The more time spent with Likewise, the more it reveals. Many songs began as ideas for Hop Along’s last album, set aside for one reason or another. However, you can still hear thoughts and themes trickling from one song to another. An early performance of “A Secret” includes the line, “Go on, bark your head off, dog,” which later found its way into “Look Of Love.” 

But, despite how much of the album was built on her past decade of songwriting, Quinlan finds herself a much different artist than when she began. 

“I remember that time very well, that was my first year living away from home, I met a bunch of gifted artists that year,” she says of the period during which she wrote her first album, “But the person who wrote those songs, I hope I’m a better person than who she was. I think everybody hopes for that."

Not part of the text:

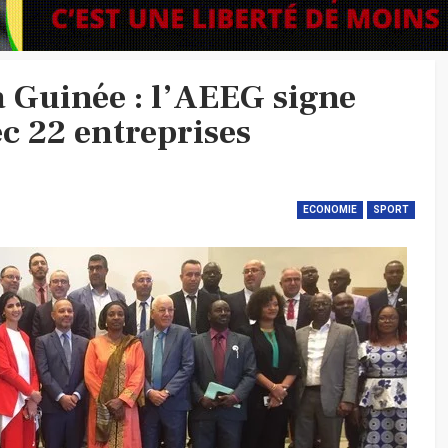
la Guinée : l’AEEG signe
c 22 entreprises
ECONOMIE
SPORT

"I remember how much magic there was in those first few years. I mean there still is, you know, you just have to search a little more.”

In that sense, Likewise is Quinlan’s attempt to retrace her path and place herself in a new mindset all over again. She describes how she and her band worked together in new ways on this project, and how she taught herself some piano and drums to get outside of her comfort zone. She expresses her enthusiasm in learning how to bring that to a live audience on her upcoming leg of shows in support of the album. Coming back around to solo work after more than a decade, it would be a lie to say that Quinlan didn’t sound apprehensive, but her resolve outweighs her doubt. 

“I’ve been in Hop Along since I was 18, it’s the only serious music project I’ve ever been in. It’s such a huge part of my identity, which I’m grateful for, but I just recently realized how much of a life in music I still want to have.” 

'Likewise' by Frances Quinlan is available everywhere on Saddle Creek Records starting Jan. 31, 2020.